• Required work:
Using the records below, repeat exactly the lines from the one holding "Coinbase Pro Candles Endpoint Unreliable, estimate: 4" through the one holding "unable to get CB-ACCESS-KEY, estimate: 2 -> 5", both ends included, and no others.

*** Dataset excerpts ***

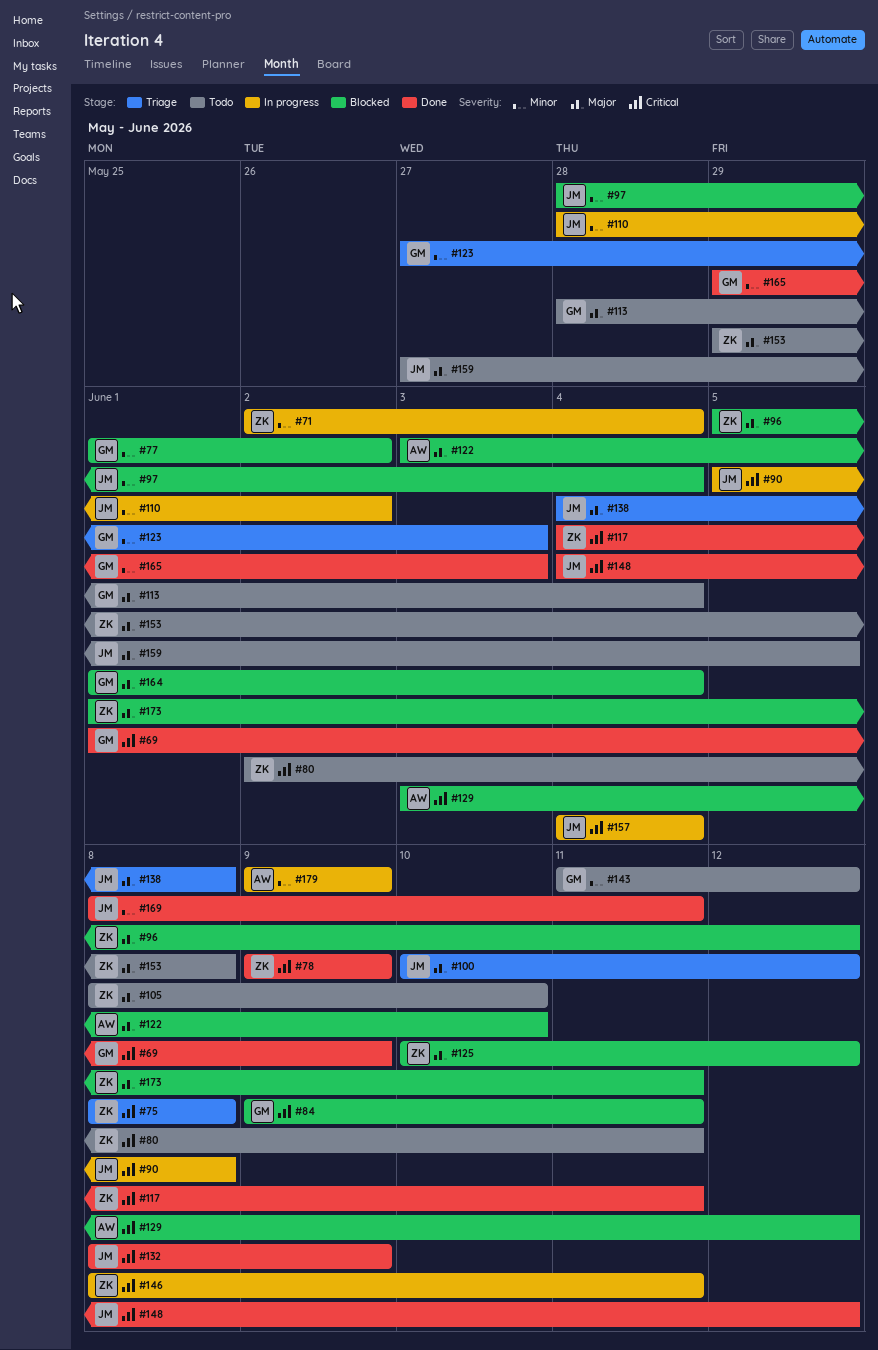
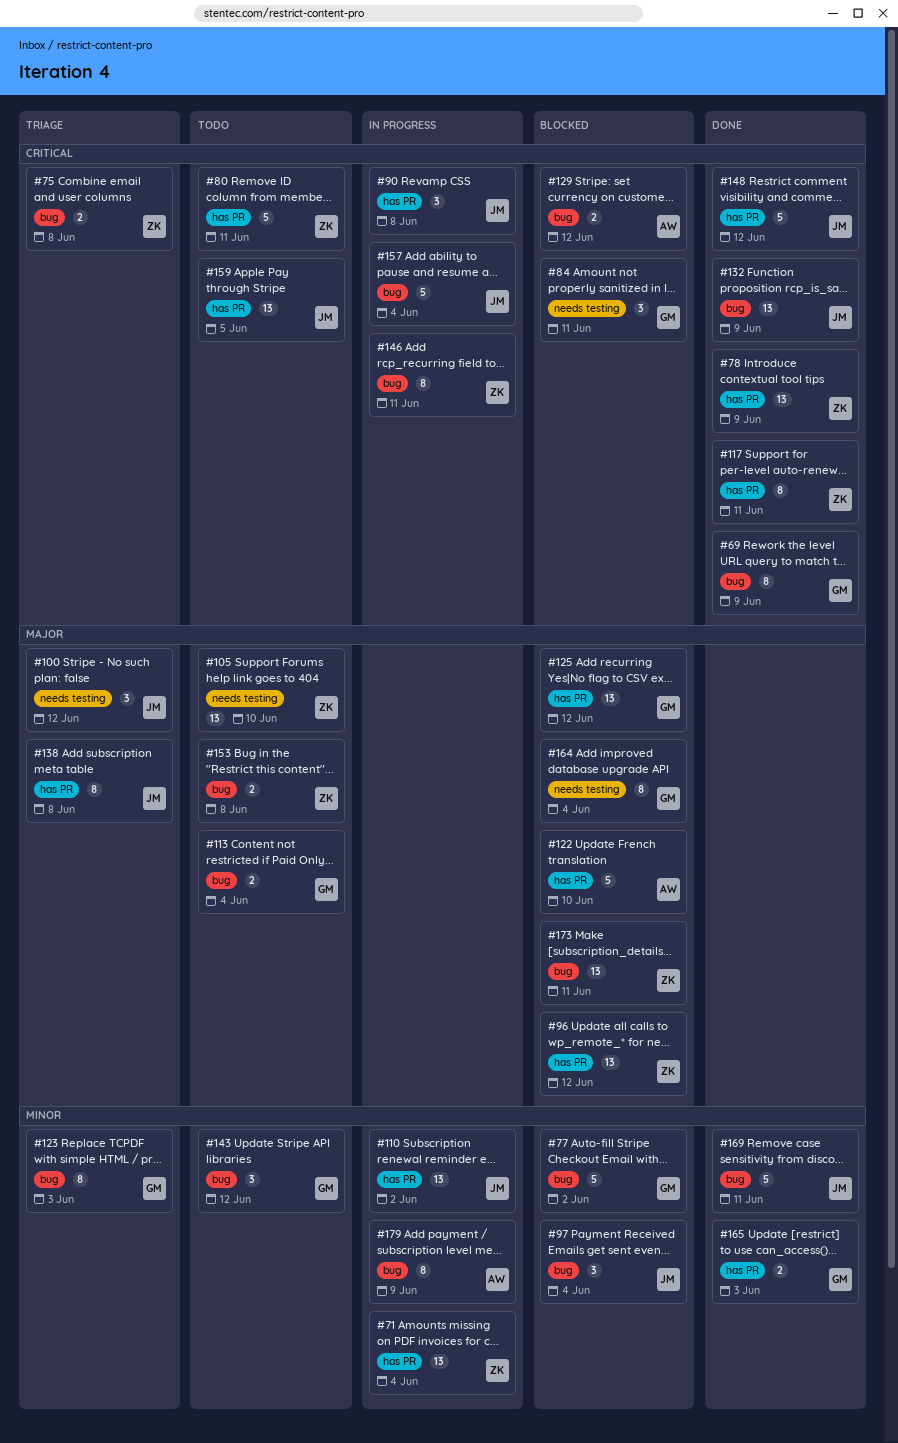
#125, owner: ZK -> GM
#159, priority: Major -> Critical

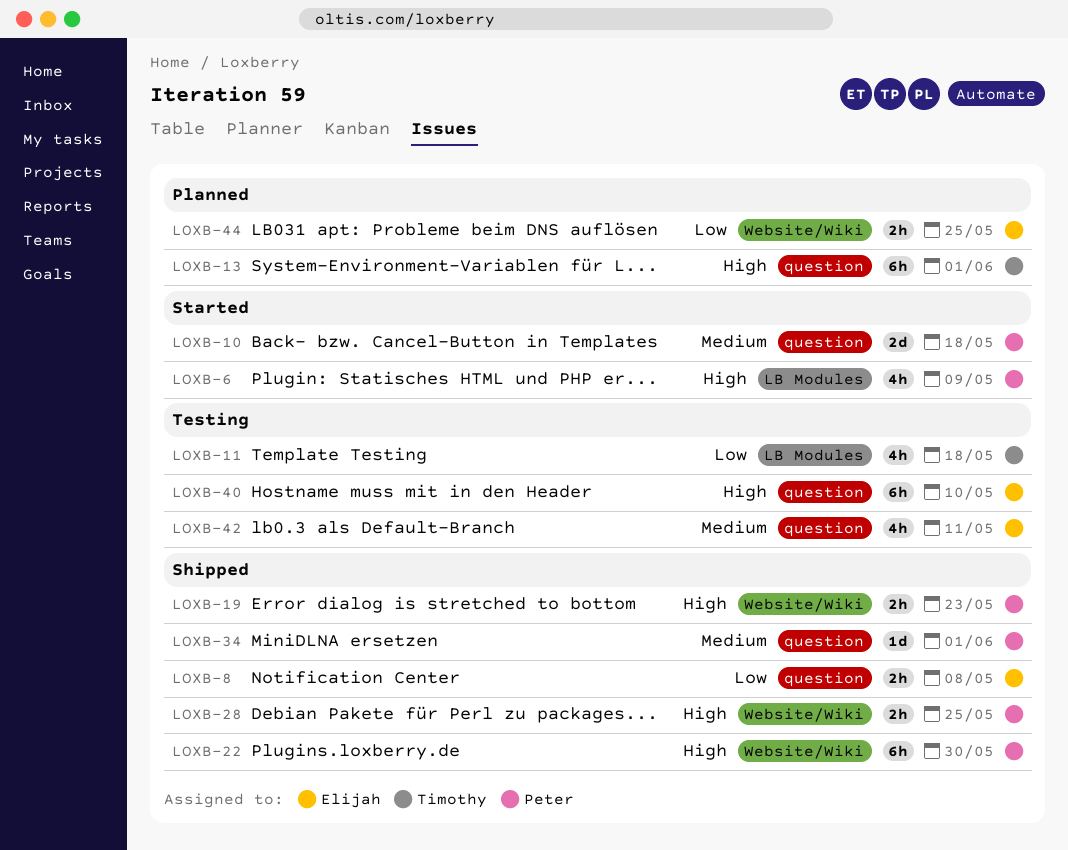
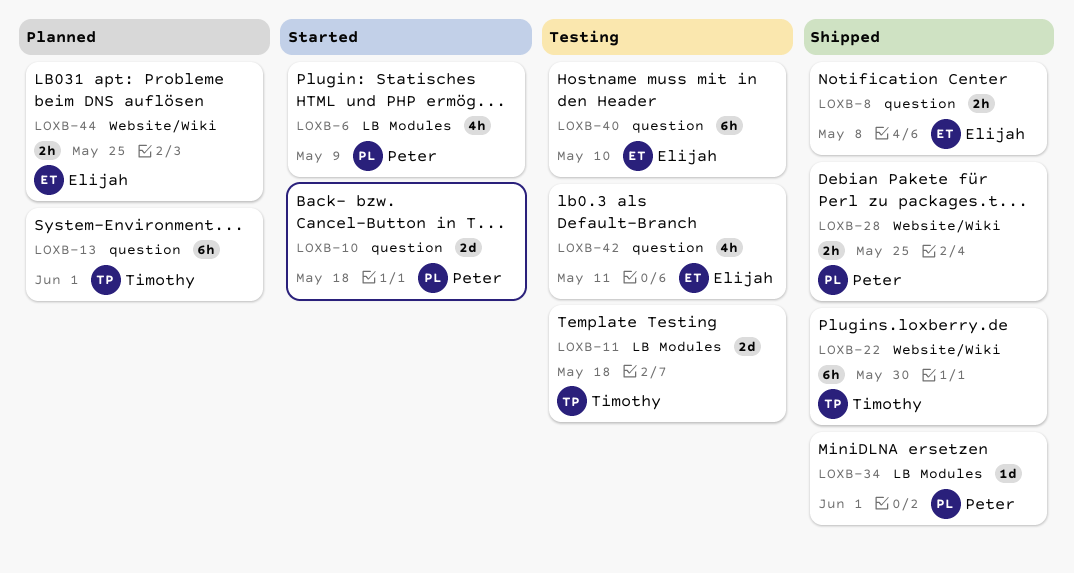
LOXB-11, estimate: 4h -> 2d
LOXB-19: present -> none
LOXB-22, owner: Peter -> Timothy
LOXB-34, label: question -> LB Modules

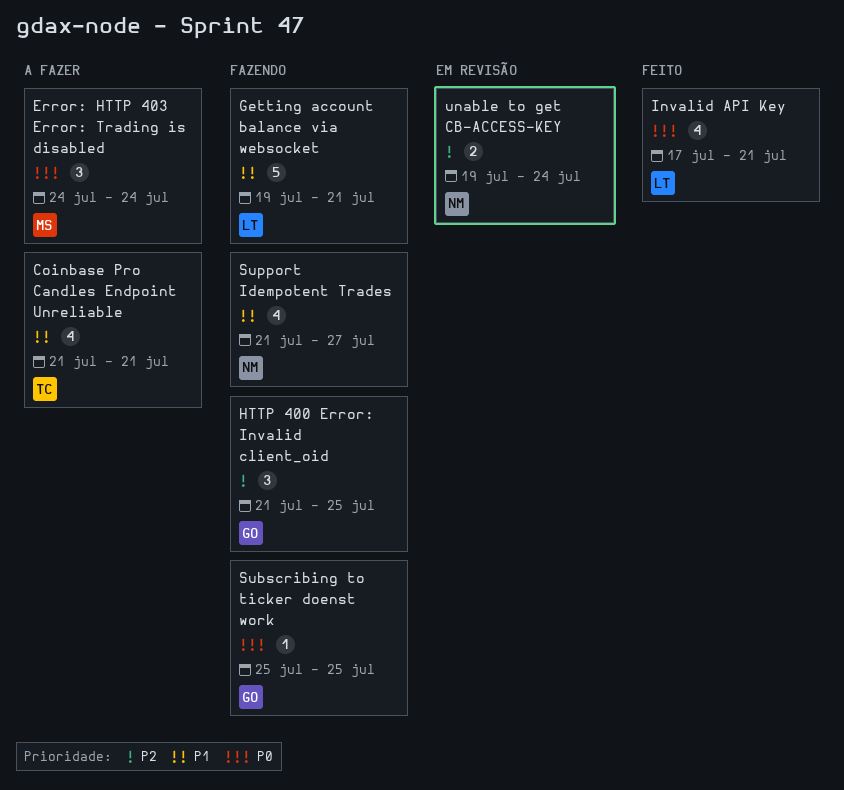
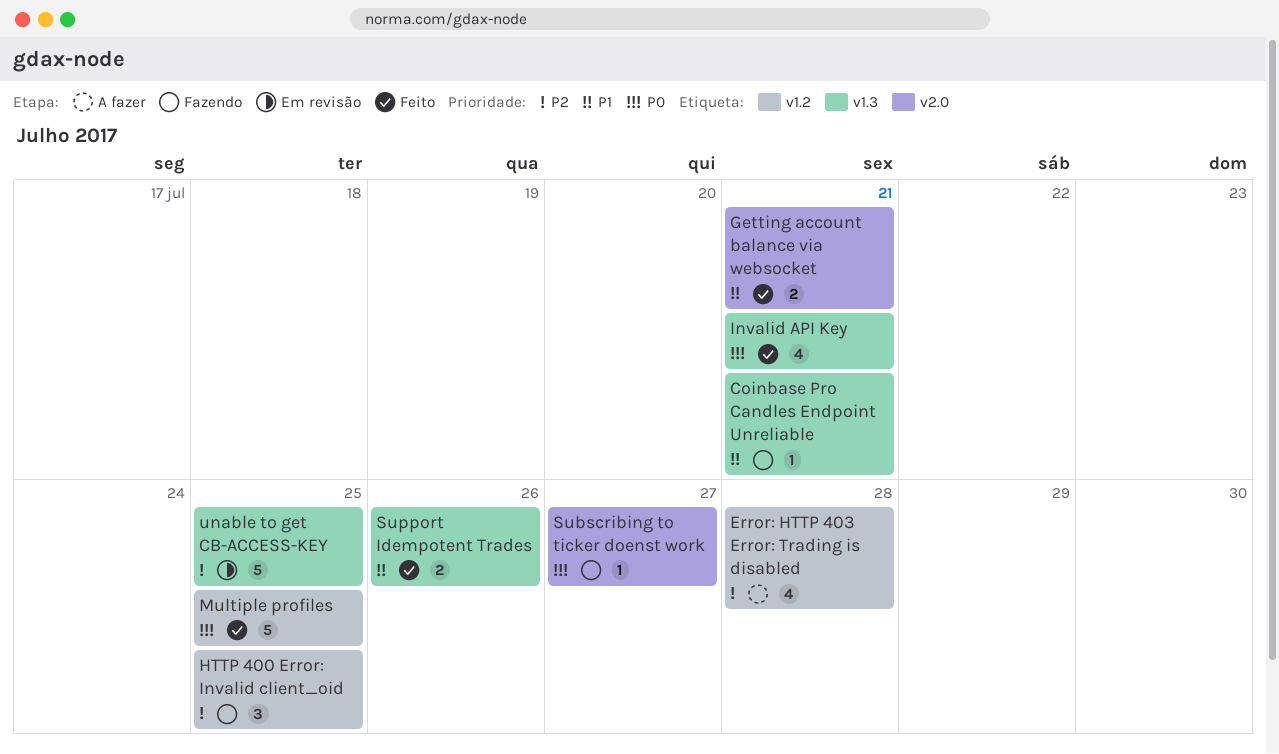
Coinbase Pro Candles Endpoint Unreliable, status: A fazer -> Fazendo
Coinbase Pro Candles Endpoint Unreliable, estimate: 4 -> 1
Error: HTTP 403 Error: Trading is disabled, priority: P0 -> P2
Error: HTTP 403 Error: Trading is disabled, estimate: 3 -> 4
Error: HTTP 403 Error: Trading is disabled, due: Jul 24 -> Jul 28
Getting account balance via websocket, status: Fazendo -> Feito
Getting account balance via websocket, estimate: 5 -> 2
Multiple profiles: none -> present
Subscribing to ticker doenst work, due: Jul 25 -> Jul 27
Support Idempotent Trades, status: Fazendo -> Feito
Support Idempotent Trades, estimate: 4 -> 2
Support Idempotent Trades, due: Jul 27 -> Jul 26
unable to get CB-ACCESS-KEY, estimate: 2 -> 5
unable to get CB-ACCESS-KEY, due: Jul 24 -> Jul 25

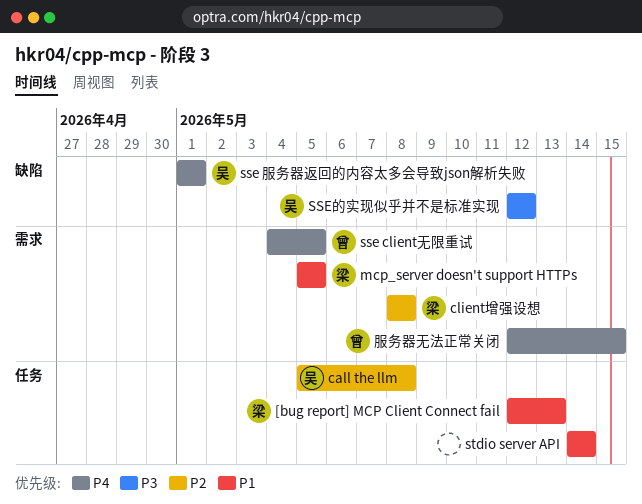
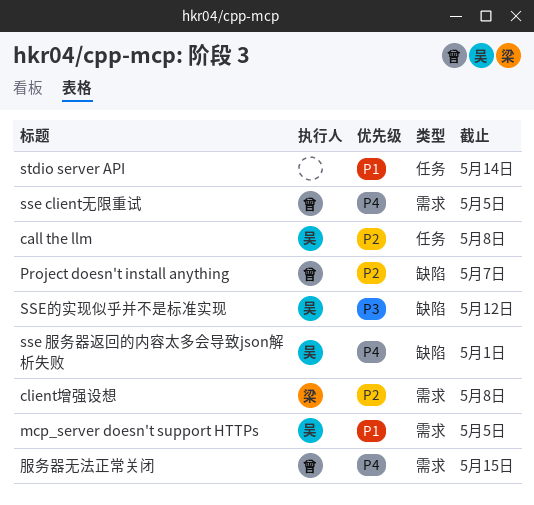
[bug report] MCP Client Connect fail: present -> none
mcp_server doesn't support HTTPs, owner: 梁 -> 吴
Project doesn't install anything: none -> present

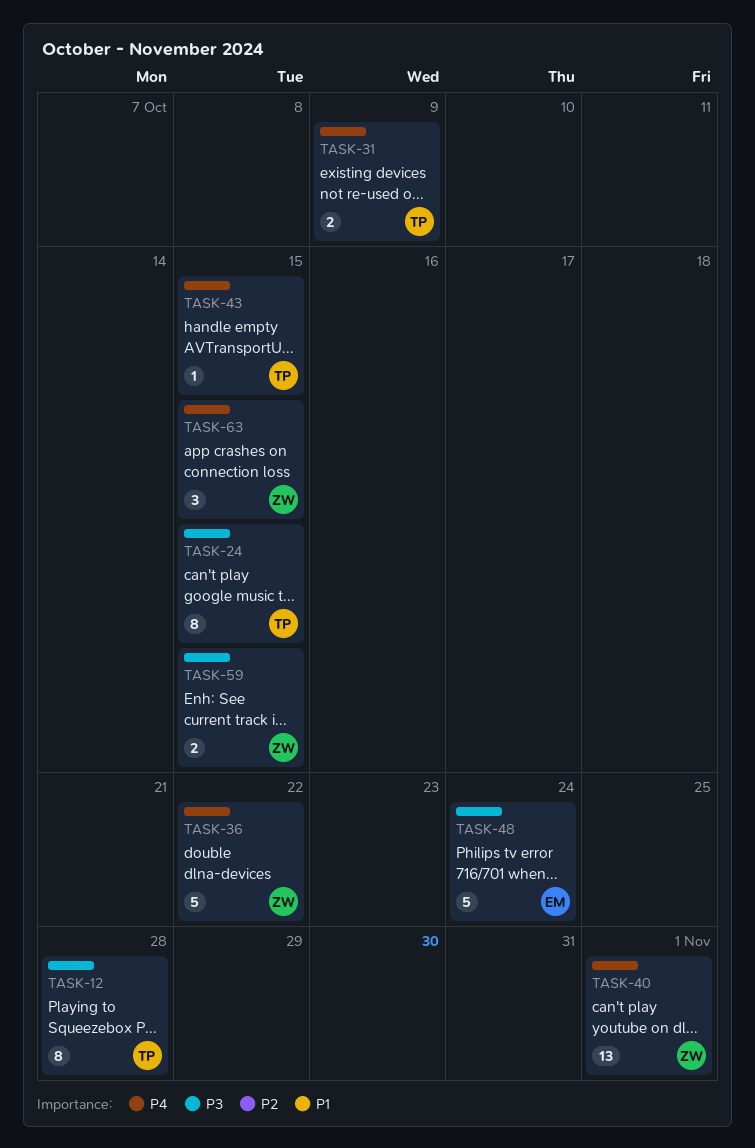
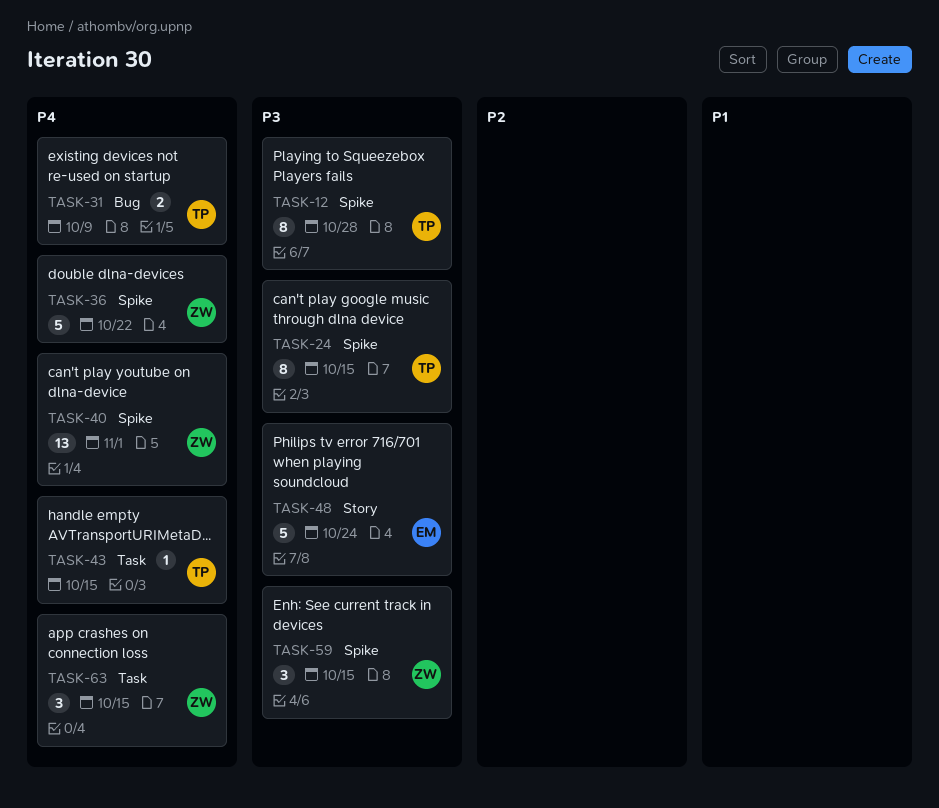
TASK-59, estimate: 2 -> 3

*** End of Dataset excerpts ***

• Written solution:
Coinbase Pro Candles Endpoint Unreliable, estimate: 4 -> 1
Error: HTTP 403 Error: Trading is disabled, priority: P0 -> P2
Error: HTTP 403 Error: Trading is disabled, estimate: 3 -> 4
Error: HTTP 403 Error: Trading is disabled, due: Jul 24 -> Jul 28
Getting account balance via websocket, status: Fazendo -> Feito
Getting account balance via websocket, estimate: 5 -> 2
Multiple profiles: none -> present
Subscribing to ticker doenst work, due: Jul 25 -> Jul 27
Support Idempotent Trades, status: Fazendo -> Feito
Support Idempotent Trades, estimate: 4 -> 2
Support Idempotent Trades, due: Jul 27 -> Jul 26
unable to get CB-ACCESS-KEY, estimate: 2 -> 5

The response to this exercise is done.